For many people, The Frick Collection, located on the Upper East Side in the erstwhile Beaux-Arts mansion of 19th-century tycoon Henry Clay Frick, has long been their “idealized” home away from home: a sanctuary of gracious rooms to which they return for a reunion with old friends – rendered, as it were, by some of the world’s greatest artists including El Greco, Holbein, Ingres, Titian, Velazquez, and Vermeer.
Unlike the cacophony and crowds that can often greet patrons at New York’s larger, more populated museums, The Frick offers a refuge from the anxieties of urban life not unlike one of those Gilded Age Newport “summer cottages.”
“We like to think of ourselves as a contemplative museum,” says one staff member, a sentiment that beautifully captures the sense of relief that one feels upon crossing the threshold of the Reception Hall, where the hush is complemented by the salutary sounds of water from the fountains in the Garden Court.
Set back from Fifth Avenue, with a proper front lawn and elevated garden, the Frick was originally designed by Carrère and Hastings in 1913-14. After Henry Clay Frick’s death, the mansion underwent a brilliant transformation by architect John Russell Pope before the mansion opened to the public as a museum in 1935.
Guided by the mandarin aesthetics of the discerning art dealer Joseph Duveen, Frick, who had a remarkable eye for acquisition, amassed a superlative art collection, leaving 137 paintings to the Collection upon his death.
Apart from the Collection’s three Vermeers (out of a world total of a possible 37) as well as superb examples of Old Master and 19th-century paintings, the Frick also houses French, Italian, and English furniture, Limoges enamels, Sèvres and Chinese porcelains, clocks and carpets.
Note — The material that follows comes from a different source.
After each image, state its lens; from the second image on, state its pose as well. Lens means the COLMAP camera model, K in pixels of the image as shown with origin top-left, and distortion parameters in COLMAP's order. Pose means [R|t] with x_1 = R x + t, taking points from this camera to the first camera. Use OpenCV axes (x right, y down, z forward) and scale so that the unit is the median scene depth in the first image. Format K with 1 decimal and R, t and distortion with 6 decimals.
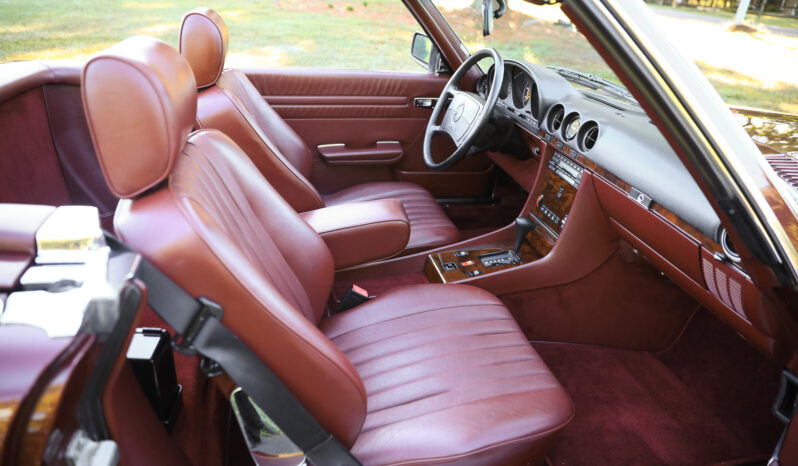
lens RADIAL K [[540.9, 0, 399.0], [0, 540.9, 233.0], [0, 0, 1]] dist [-0.115916, 0.103771]
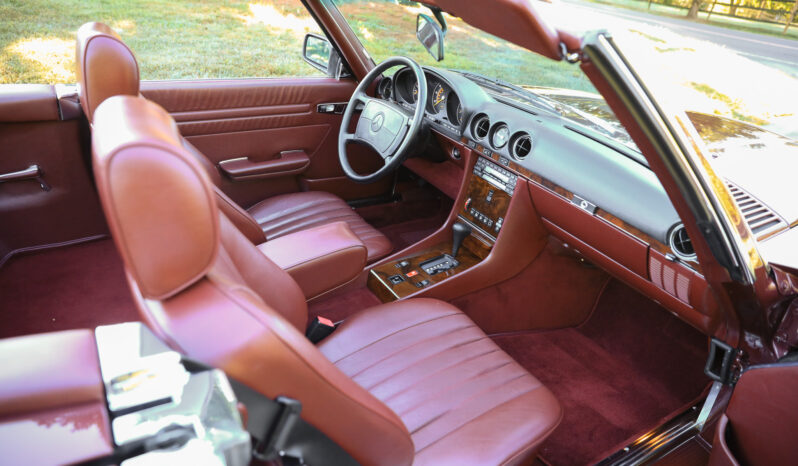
lens RADIAL K [[540.9, 0, 399.0], [0, 540.9, 233.0], [0, 0, 1]] dist [-0.115916, 0.103771]
pose [[0.947921, -0.120899, 0.294668, -0.190353], [0.105196, 0.992080, 0.068634, -0.093997], [-0.300632, -0.034062, 0.953132, 0.031523]]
The Frick’s recent blockbuster exhibition Vermeer, Rembranct, and Hals was the most popular in the museum’s history and annual attendance has exceeded 300,000.
This season, the Frick highlights its masterworks by El Greco with two exhibitions in commemoration of the 400th anniversary of El Greco’s death. The Collection’s three paintings by El Greco include St. Jerome, which will be presented for the first time alongside Purification of the Temple and Vincenzo Anastagi.
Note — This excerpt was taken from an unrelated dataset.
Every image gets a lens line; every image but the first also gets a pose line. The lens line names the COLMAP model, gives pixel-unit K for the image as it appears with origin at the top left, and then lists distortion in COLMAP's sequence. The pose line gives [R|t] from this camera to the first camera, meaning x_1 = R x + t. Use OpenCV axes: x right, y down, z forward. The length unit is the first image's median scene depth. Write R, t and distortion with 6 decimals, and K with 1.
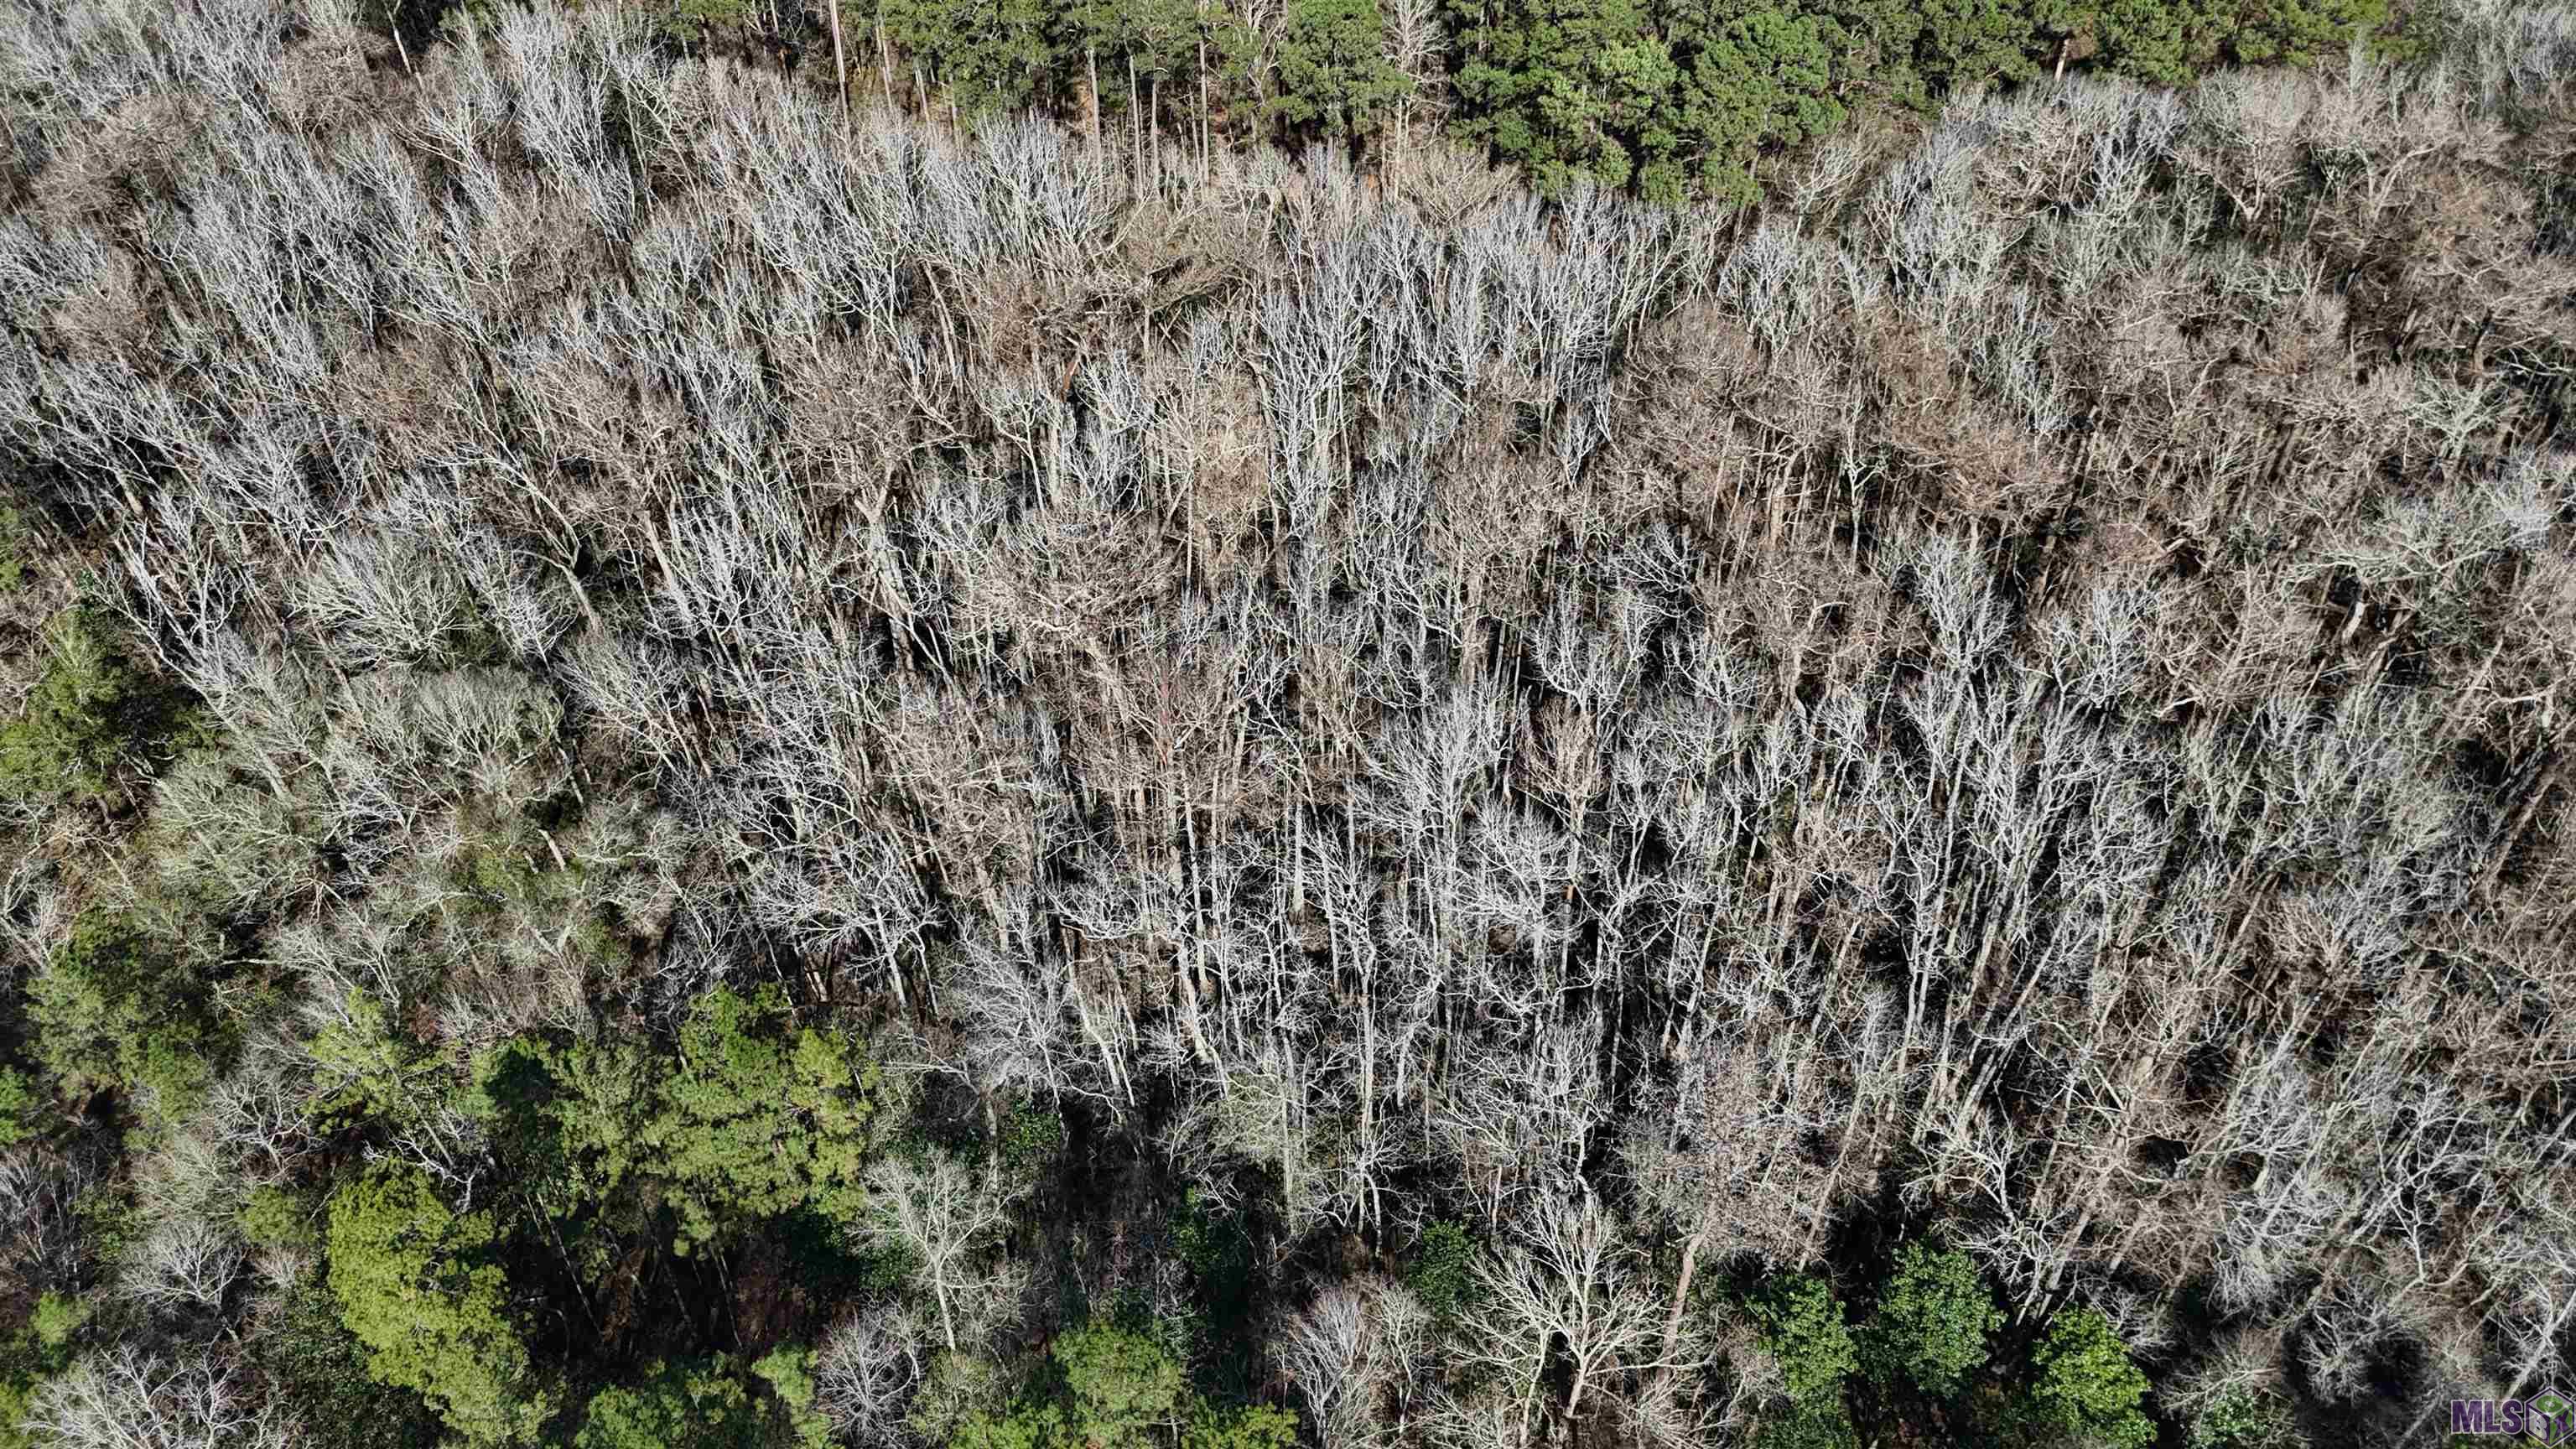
lens RADIAL K [[1848.6, 0, 1288.0], [0, 1848.6, 724.5], [0, 0, 1]] dist [0.059442, -0.068164]
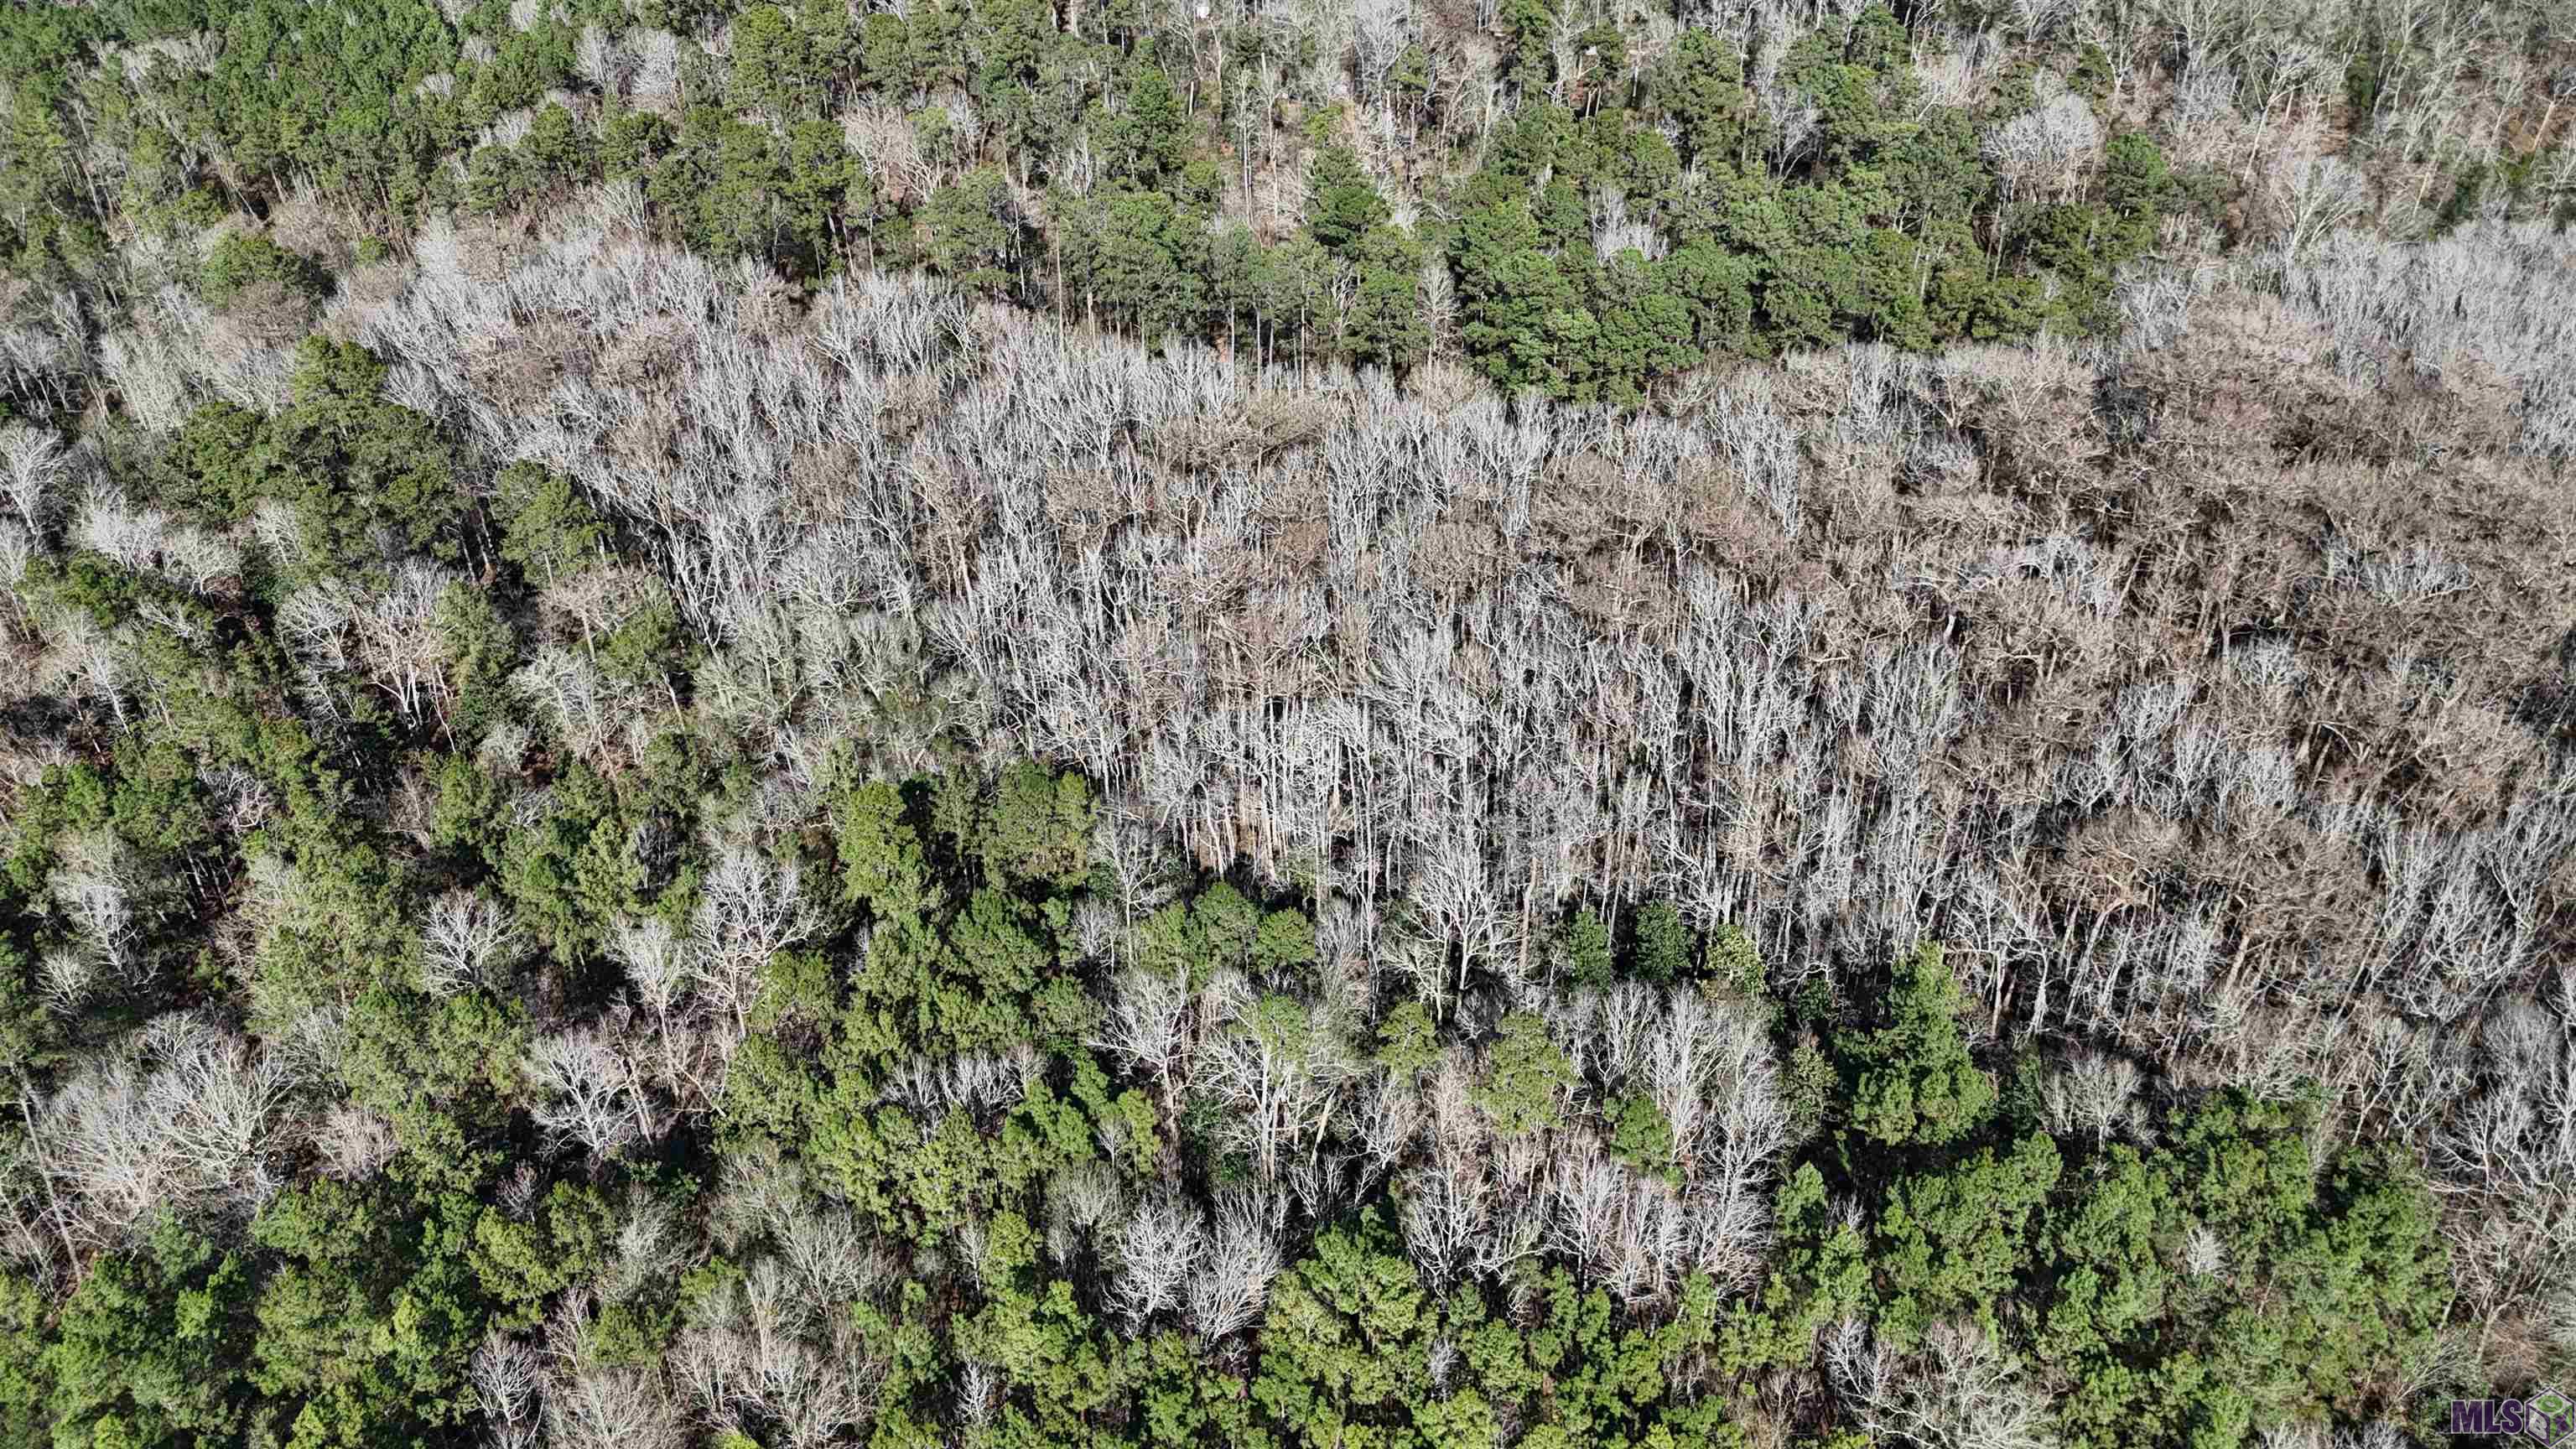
lens RADIAL K [[1848.6, 0, 1288.0], [0, 1848.6, 724.5], [0, 0, 1]] dist [0.059442, -0.068164]
pose [[0.997657, 0.044355, -0.052091, 0.040823], [-0.051658, 0.987571, -0.148440, 0.230883], [0.044860, 0.150783, 0.987549, -0.525881]]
Currently on display in the Frick’s Portico Gallery is an exhibition of late 18th-century sculptures by Houdon and Clodion. In November, ten masterpieces from the Scottish National Gallery in Edinburgh will be on view at the Frick, including a 15th-century work by Botticelli making its debut in the United States.
Many who frequent the Frick come to pay their respects to Ingres’s Comtesse d’Haussonville. One of the Collection’s most famous paintings, Ingres’s masterpiece of the young countess and granddaughter of Madame de Staël was purchased not by Frick, but by the Trustees in 1927 after Frick’s death. Currently, the Countess stands watch in the North Hall gazing out toward the Garden Court.
Upon completion of the Frick’s proposed new addition, the mansion’s Grand Staircase will open to the public for the first time. Visitors will be able to ascend the imposing stone staircase to the suite of second-floor rooms that were once the private living quarters of the Frick family. The Countess will be happy to welcome you.